Monday, October 27, 2014

Dream Catcher



Sering sekali dalam hidup, kita dihadapkan dengan cerita-cerita yang belum atau tak sempat selesai. Untungnya jika film, maka saya akan memikirkan sendiri akhir cerita tersebut dengan asumsi yang saya bangun sendiri - sebuah akhir cerita yang bahagia-. Dimana sebuah keluarga yang terpisah akan bersatu kembali, hantu yang telah dimusnahkan tidak lagi ada di muka bumi untuk mengganggu sekelompok mahasiswa baik hati, atau sekedar memikirkan bahwa Miko akan menemukan wanita yang betul-betul mencintainya apa adanya. Seperti itu. Maka cerita-cerita yang belum atau tak sempat selesai setidaknya memberikan sedikit banyak harapan kepada kita, saya sih, tentang adanya akhir cerita yang bahagia.
Bulan ini menghadirkan banyak letupan kembang api di depan mata saya. Sebagian telah menemukan akhir yang baik, sebagiannya lagi belum selesai. Sebagian memilih saya jadi saksi, sebagiannya lagi menakdirkan saya sebagai pelaku. Jika dalam sebuah pertandingan sepak bola, seorang pemain membutuhkan dukungan atau pembelaan dari banyak orang, maka agak miriplah saya dengan mereka. Maka jauh-jauh hari, saya mencoba menelisik orang-orang yang kiranya bisa mendukung saya dalam hal ini. Saya memulainya dengan orang-orang yang paling dekat, dekat, lumayan dekat, sampai orang-orang yang belum pernah saya temui sekalipun. Dukungan yang paling berharga, do’a tulus.

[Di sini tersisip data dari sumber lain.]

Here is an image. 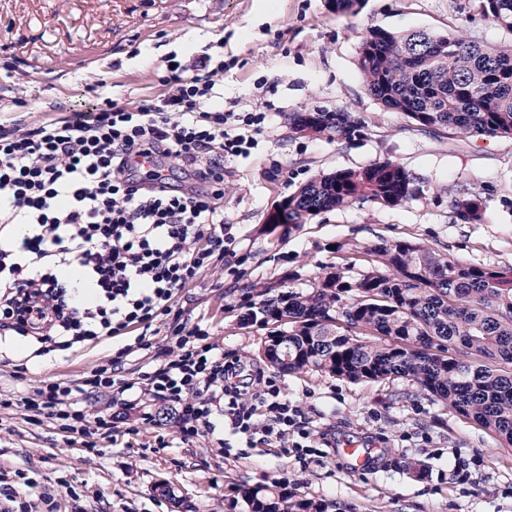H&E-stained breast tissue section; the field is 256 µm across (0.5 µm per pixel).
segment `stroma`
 <instances>
[{"label": "stroma", "instance_id": "stroma-1", "mask_svg": "<svg viewBox=\"0 0 512 512\" xmlns=\"http://www.w3.org/2000/svg\"><path fill=\"white\" fill-rule=\"evenodd\" d=\"M375 29L512 40L479 13L477 0H364L351 16L336 15L326 0H0V123L36 126L107 97L132 107L163 91L170 59L223 55L225 110L266 119L250 153L224 163V221L236 227L235 251L203 269L176 303L225 354L255 365L266 332L242 322L243 287L280 282L307 291L337 262V245L413 240L468 263L512 267V138L423 131L386 109L358 67L360 41ZM317 109L352 113L362 136L336 141L290 129V114ZM377 161L409 175L413 194L403 205L360 200L288 233L269 230L268 213L306 183ZM466 192L483 199V223L456 216L454 201ZM33 350L18 338L0 352V402L14 401L0 405V474L63 478L75 494H59L58 512H71L76 501L85 512H172L160 484L176 487L190 512H225L232 482L283 476L290 491L356 512H512V447L404 379L348 383L316 370L276 376L312 430L329 428L338 442L379 450L365 472L333 454L303 468L262 443L228 456L212 435L184 445L161 416L88 453L52 421L27 423L15 401L51 379L77 383L111 353V342L68 358ZM21 363L28 370L20 380ZM161 439L166 449H158ZM459 460L469 465V481L453 473Z\"/></svg>", "mask_w": 512, "mask_h": 512}]
</instances>
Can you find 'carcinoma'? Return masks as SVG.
<instances>
[{
  "label": "carcinoma",
  "instance_id": "cac0c4a2",
  "mask_svg": "<svg viewBox=\"0 0 512 512\" xmlns=\"http://www.w3.org/2000/svg\"><path fill=\"white\" fill-rule=\"evenodd\" d=\"M480 12L512 32V0H478ZM448 46L441 56L426 45ZM367 91L421 129L467 138L512 137V41L497 45L459 34L382 29L360 42ZM290 128L303 136L352 141L363 126L345 111L296 112ZM412 195L399 166L375 162L315 179L288 197L285 231L324 210L369 199L396 207ZM459 218L483 222L477 194L455 201ZM341 262L306 292L256 293L247 322L280 339L288 359H267L276 372L308 370L350 383L403 378L512 447V268L462 262L418 242L337 246ZM359 263L370 271L358 278ZM228 512H354L289 493L276 482L236 485Z\"/></svg>",
  "mask_w": 512,
  "mask_h": 512
}]
</instances>
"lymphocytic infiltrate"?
Returning a JSON list of instances; mask_svg holds the SVG:
<instances>
[{
    "label": "lymphocytic infiltrate",
    "instance_id": "1",
    "mask_svg": "<svg viewBox=\"0 0 512 512\" xmlns=\"http://www.w3.org/2000/svg\"><path fill=\"white\" fill-rule=\"evenodd\" d=\"M223 80V57L205 54L174 63L166 91L137 106L107 98L51 123L0 124V231L27 228L0 248V343L31 336L42 356L134 337L79 383L46 381L21 399L30 422L50 419L88 452L111 434L113 416L88 415L78 396L137 390L161 403L185 444L224 425L246 447L259 437L304 466L333 445L313 436L275 378L225 358L176 307L178 291L237 244L220 206L224 161L254 148L264 119L225 111L215 93ZM68 268L76 280L63 279ZM161 316L173 346L157 353ZM147 352V370L129 377L127 362ZM0 497L18 512H44L54 499L43 481L4 475Z\"/></svg>",
    "mask_w": 512,
    "mask_h": 512
}]
</instances>
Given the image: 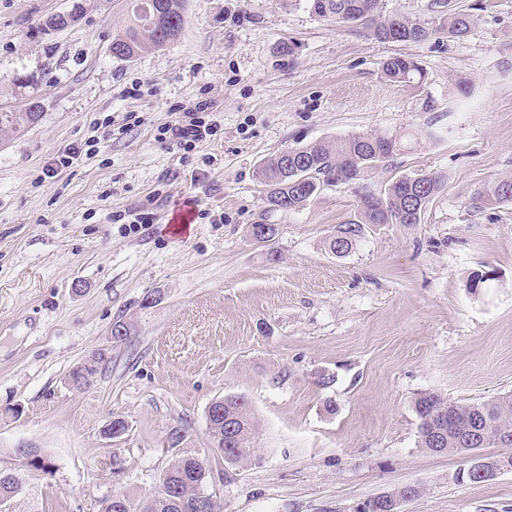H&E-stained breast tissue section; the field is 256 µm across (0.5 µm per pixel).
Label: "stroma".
<instances>
[{"label": "stroma", "mask_w": 512, "mask_h": 512, "mask_svg": "<svg viewBox=\"0 0 512 512\" xmlns=\"http://www.w3.org/2000/svg\"><path fill=\"white\" fill-rule=\"evenodd\" d=\"M0 0V112L41 104L0 135V470L12 512H103L155 497L181 456L205 458L223 512H354L400 486V512H512V472L457 482L458 454L418 446L414 400L512 394V202L480 195L512 177V0H385L424 23L420 43L376 39L315 15L307 0H185L167 46L113 58L129 0ZM476 22L449 37V13ZM427 81H388L390 56ZM32 74L35 88L17 76ZM208 101L217 134L189 150L160 130ZM95 151L46 174L59 151L121 125ZM406 147L356 184H322L305 206L269 209L259 169L277 153L359 133ZM436 172L417 224H368L346 255L329 249L362 194ZM194 200L190 223L170 220ZM149 205L153 223L134 218ZM273 224V246L252 241ZM486 273L472 287L474 273ZM128 338L111 342L115 321ZM107 349L90 385L69 372ZM247 397L257 458L212 450L207 408ZM126 431L109 435L112 419ZM38 448L50 471L23 465Z\"/></svg>", "instance_id": "stroma-1"}]
</instances>
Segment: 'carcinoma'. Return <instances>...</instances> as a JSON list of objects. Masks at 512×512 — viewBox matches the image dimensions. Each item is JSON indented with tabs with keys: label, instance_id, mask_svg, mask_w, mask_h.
<instances>
[{
	"label": "carcinoma",
	"instance_id": "cac0c4a2",
	"mask_svg": "<svg viewBox=\"0 0 512 512\" xmlns=\"http://www.w3.org/2000/svg\"><path fill=\"white\" fill-rule=\"evenodd\" d=\"M131 0L132 24L112 39V49L122 59L136 57L150 44L161 48L176 40L184 25L183 0H155L157 20L143 16ZM312 11L319 17L338 23H358L376 38L389 42L418 43L427 40L431 31L425 25L404 15L388 14L383 0H309ZM475 19L466 12L448 14V36L467 35ZM386 79L396 83L422 85L426 71L414 58L392 56L383 62ZM40 111L0 112V134L19 133L38 120ZM403 143L396 136L381 133L356 134L341 137L332 143H312L293 148L292 157L279 152L268 159L260 170L267 187L266 201L273 210L291 211L301 208L317 192L322 182L348 183L360 180L364 174L382 163L391 161L402 151ZM444 182L435 173L402 176L393 181L387 191L375 197L367 194L357 218L341 224L330 241L331 251L342 249L346 254L356 245L365 224H418L427 205L440 191ZM418 418V447L427 451L436 447V430L442 419L453 411L459 416L458 432L465 430L476 418H483L490 434L489 443L512 447V395L494 400L460 404L434 392L418 395L414 402ZM257 434L255 418L248 400L242 395L224 397V415L214 421L209 431L211 441L222 439L216 452L231 464H244L256 459L254 440ZM209 469L205 461L184 456L174 461L161 477L162 490L147 501H136L127 495L131 512H186L178 503L194 499L206 483Z\"/></svg>",
	"mask_w": 512,
	"mask_h": 512
}]
</instances>
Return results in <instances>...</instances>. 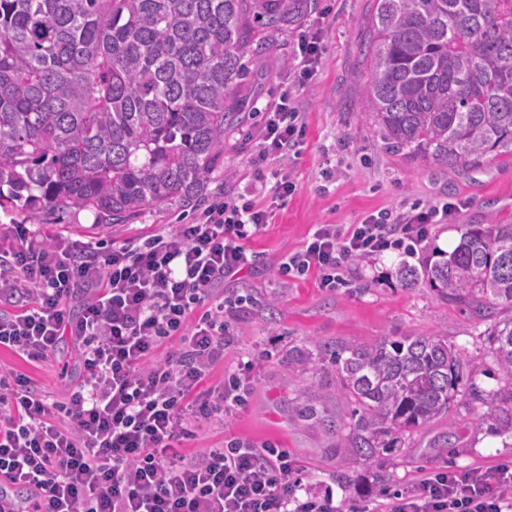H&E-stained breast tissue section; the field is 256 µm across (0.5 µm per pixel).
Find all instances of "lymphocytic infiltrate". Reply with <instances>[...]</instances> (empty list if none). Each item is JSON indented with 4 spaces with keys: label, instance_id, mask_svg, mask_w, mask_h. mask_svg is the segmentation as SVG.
<instances>
[{
    "label": "lymphocytic infiltrate",
    "instance_id": "obj_1",
    "mask_svg": "<svg viewBox=\"0 0 512 512\" xmlns=\"http://www.w3.org/2000/svg\"><path fill=\"white\" fill-rule=\"evenodd\" d=\"M301 132L299 112L282 100L266 119L261 158L287 156ZM455 209L389 210L348 230L317 225L278 271L314 269L321 287L335 289L351 260L389 248L414 254L427 225L449 223ZM271 218L233 197L195 223L107 250L25 224L0 230L9 241L0 246V303L13 306L0 311V348L37 362L67 336L81 369L53 407L30 378L0 368V512H336L332 493L304 491L285 451L236 438L198 457L174 448L245 403L239 374L204 394L199 386L223 361L229 319L245 301L225 297L222 285L248 264L243 240ZM81 291L75 317L69 301ZM173 337L182 350L156 359ZM380 512H512V464L426 473Z\"/></svg>",
    "mask_w": 512,
    "mask_h": 512
}]
</instances>
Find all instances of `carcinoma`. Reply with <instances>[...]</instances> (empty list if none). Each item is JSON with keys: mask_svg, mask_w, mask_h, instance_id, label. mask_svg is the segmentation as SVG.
I'll use <instances>...</instances> for the list:
<instances>
[{"mask_svg": "<svg viewBox=\"0 0 512 512\" xmlns=\"http://www.w3.org/2000/svg\"><path fill=\"white\" fill-rule=\"evenodd\" d=\"M362 104L388 147L465 171L512 154V0H375ZM300 0H0V207L46 220L89 210L107 225L195 205L224 164V130L255 28L283 30ZM8 186L3 194L1 186ZM484 316L512 310V224H469L418 273ZM498 387L470 384L478 425L512 433V317L486 330ZM336 368L334 426L366 461L448 419L466 358L435 335L316 346Z\"/></svg>", "mask_w": 512, "mask_h": 512, "instance_id": "carcinoma-1", "label": "carcinoma"}]
</instances>
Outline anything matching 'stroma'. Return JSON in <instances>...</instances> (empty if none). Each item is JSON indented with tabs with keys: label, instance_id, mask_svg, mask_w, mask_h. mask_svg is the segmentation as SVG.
I'll return each instance as SVG.
<instances>
[{
	"label": "stroma",
	"instance_id": "1",
	"mask_svg": "<svg viewBox=\"0 0 512 512\" xmlns=\"http://www.w3.org/2000/svg\"><path fill=\"white\" fill-rule=\"evenodd\" d=\"M374 6L375 0H309L297 26L262 33L264 48L246 58L248 76L237 91L236 119L224 133V163L209 174L194 207L148 209L112 227L87 210L33 225L48 238L122 245L194 223L207 207L231 196H245L272 211L271 224L243 243L249 265L224 283L225 294L240 288L254 301L237 310L224 360L200 385L210 390L223 382L225 372L255 360L245 373L247 401L224 421L194 428L176 449L191 457L238 438L287 451L295 477L313 491L332 489L338 512H377L386 496L411 491L428 471L512 463V447L504 437L478 429L479 404L461 397L450 409L457 420L454 448L435 447L446 430L439 421L414 432L400 452L373 462L359 459L348 448L345 432L328 425L344 410L335 369L326 365L302 374L292 359L318 344L435 334L466 353L473 383L485 390L497 386L488 376L493 365L485 336L488 320L448 301L427 282L404 287L396 272L403 264L419 271L433 264L445 240H460L466 225L512 223V155L489 157L462 172L413 164L387 147L379 126L359 109L370 79L365 49ZM304 31L320 38L319 56L307 77L298 65V36ZM284 96L299 112L304 135L288 160L260 159L266 114ZM281 172L296 185L284 197L275 191ZM446 201L461 207L451 223L429 226L414 255L390 249L355 259L336 290L320 288L313 270L290 278L277 272L288 254L303 249L316 225L346 229L383 210ZM0 366L28 376L53 402L66 399L78 376L67 338L55 355L38 363L2 347ZM306 407L315 408L316 416H301ZM375 471L380 474L376 480L371 477Z\"/></svg>",
	"mask_w": 512,
	"mask_h": 512
}]
</instances>
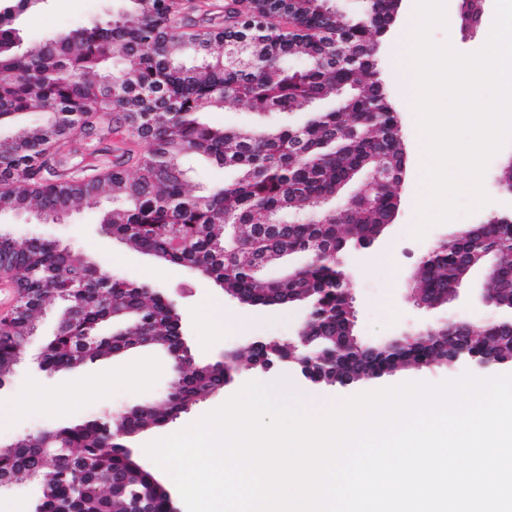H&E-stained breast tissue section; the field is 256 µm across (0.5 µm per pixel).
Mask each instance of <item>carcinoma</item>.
Wrapping results in <instances>:
<instances>
[{
  "mask_svg": "<svg viewBox=\"0 0 512 512\" xmlns=\"http://www.w3.org/2000/svg\"><path fill=\"white\" fill-rule=\"evenodd\" d=\"M131 9L107 22L25 44L15 26L0 21V122L23 112H39L43 121L21 126L9 138L10 150L0 157V211L35 212L55 223L69 212L95 202L100 195L122 200L103 212L100 224L110 236L148 251L163 264H187L248 307L286 303L309 308L305 333L317 356L308 366L317 380L352 384L378 378L406 365H424L464 345L480 354L495 335L491 327L473 330V338L450 340L430 336L402 347H376L366 357L352 353L347 318L344 269L310 246L351 249L380 235L400 198L402 180L395 175L402 151L400 116L377 77L373 36L389 32L393 0H373L364 17L346 19L332 0H229L224 26L189 30L176 0H129ZM193 55L196 64L182 60ZM115 57L130 60L128 69L109 66ZM302 57L306 68L288 67ZM340 99L339 108L321 112L298 129L266 132L214 128L202 113L239 102L258 112H292L326 99ZM69 112L99 139L114 134L112 113L123 118V140L144 143L136 156L135 174L124 163L74 165L76 177L63 165L61 145L76 133L58 124ZM199 152L237 173L234 181L205 195L187 190L181 159ZM361 182L339 217L323 222L284 220L307 207H318ZM483 241L460 232L459 242L440 246L437 262H423L417 288L433 298L448 293L462 271L452 253L466 249L474 266H485L490 285L512 292V224H488ZM494 257L486 256L487 247ZM273 263L285 256L309 254L306 266L269 287L250 272L254 253ZM0 258L28 298L16 320L0 327V383L11 377V337L36 334L46 301L59 303L58 332L43 348L47 369L73 371L116 355L120 346H143L166 352L184 347L179 311L160 291L90 267L80 252L43 238L18 241L0 234ZM47 270L56 271L50 277ZM82 281L78 292L73 281ZM81 303L74 319L70 305ZM122 314V338L102 336L86 348L77 337L99 328L110 307ZM284 350L260 342L246 361ZM240 358L207 373L191 371L172 398L131 416H92L55 428L56 443L74 450V457H49L25 437L0 447V464L16 479L54 470L53 483L42 488L41 512L77 499L88 509L104 502L110 512H126L128 500L105 488L99 476L117 475L127 487L154 499L155 512H167L163 497L147 483L149 471L137 460L132 434L169 424L183 407L202 394L221 389ZM83 458L96 461L98 472L80 473Z\"/></svg>",
  "mask_w": 512,
  "mask_h": 512,
  "instance_id": "obj_1",
  "label": "carcinoma"
}]
</instances>
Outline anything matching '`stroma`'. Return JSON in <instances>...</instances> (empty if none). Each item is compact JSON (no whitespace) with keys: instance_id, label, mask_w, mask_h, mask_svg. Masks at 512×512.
<instances>
[{"instance_id":"stroma-1","label":"stroma","mask_w":512,"mask_h":512,"mask_svg":"<svg viewBox=\"0 0 512 512\" xmlns=\"http://www.w3.org/2000/svg\"><path fill=\"white\" fill-rule=\"evenodd\" d=\"M128 8V0H46L41 8L21 17L20 27L24 41L34 42L111 20L112 16ZM399 49L398 34H391L383 41L379 51V70L384 87L403 119L404 141L410 148L416 143L417 135L410 121L412 110L409 101L401 94L405 76L394 65ZM333 107V102L323 101L294 112L260 113L243 102L230 110L205 113L203 120L213 126L291 128L305 125L318 113ZM183 167L187 172L188 187L194 194L204 193L210 186L228 183L234 178L232 171L194 154L184 158ZM111 205V199L101 198L98 206L74 211L57 224L42 223L32 213H0V231L20 241L39 236L70 245L88 258L103 260L114 274L129 282L164 289L188 310L186 332L191 338L192 350L200 355H216L226 350L242 353L253 338L284 340L294 335L304 315L303 307H290L281 315L272 310L244 307L213 282L199 278L190 267L159 263L123 241L100 236L97 232L99 213ZM413 217L411 196L403 194L393 224L386 227L370 248L353 252L349 258L348 286L356 316L355 334L362 342L378 343L447 318L465 319L472 325L483 326L499 316L495 308L476 306L474 298L466 293L434 309H420L410 301L409 289L415 284L414 275L422 255L447 230L446 225L440 224L431 228L423 239H415L408 233ZM58 313L57 303H47L26 359L16 366L9 385L0 390V402H5L38 387L57 402L58 408L49 411L32 406L12 416L0 425V444L12 442L27 433L93 416L106 409L117 412L144 400L157 399L167 387L168 366L160 352L148 347L65 374L39 370L37 358L44 344L57 332ZM464 370L461 364L435 363L419 369H401L349 388L312 387L296 376L291 382L309 400L330 402L406 381L437 383L459 377ZM81 378L93 379V388L85 391L74 388V380ZM276 378L273 372L240 368L234 373L232 383L220 393L203 397L167 427L137 436L132 443L134 454L138 459H145L146 443L182 429L211 407L223 404L246 382H271Z\"/></svg>"}]
</instances>
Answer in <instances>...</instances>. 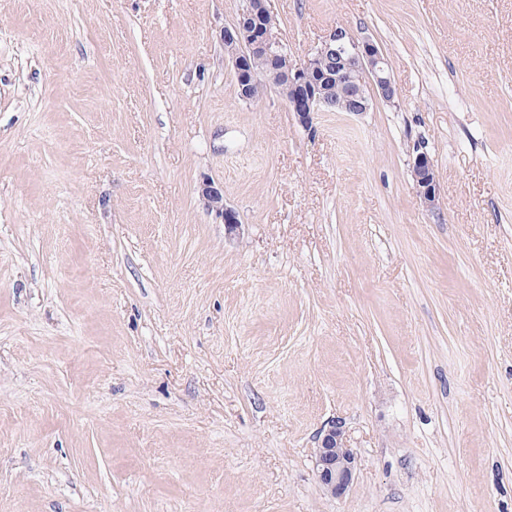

Jika orang-orang pribumi Amerika sana menggantungkan sebuah dream catcher sebagai jaring-jaring simbolis di atas tubuh seseorang yang tidur untuk melindunginya dari hambatan pencapaian visi, gagasan, dan cita-citanya, maka saya merasa memiliki dream catcher yang jauh lebih berharga dari sebuah benda mati yang dimiliki orang-orang pribumi Amerika itu. Ada orang tua, teman, sahabat, guru-guru, serta orang-orang yang dengan tulus mencintai serta mendukung saya lewat do’a-do’anya. Dan inilah mereka yang seharusnya paling membuat kita bahagia, apapun dan bagaimanapun akhir cerita yang sedang kita lakoni.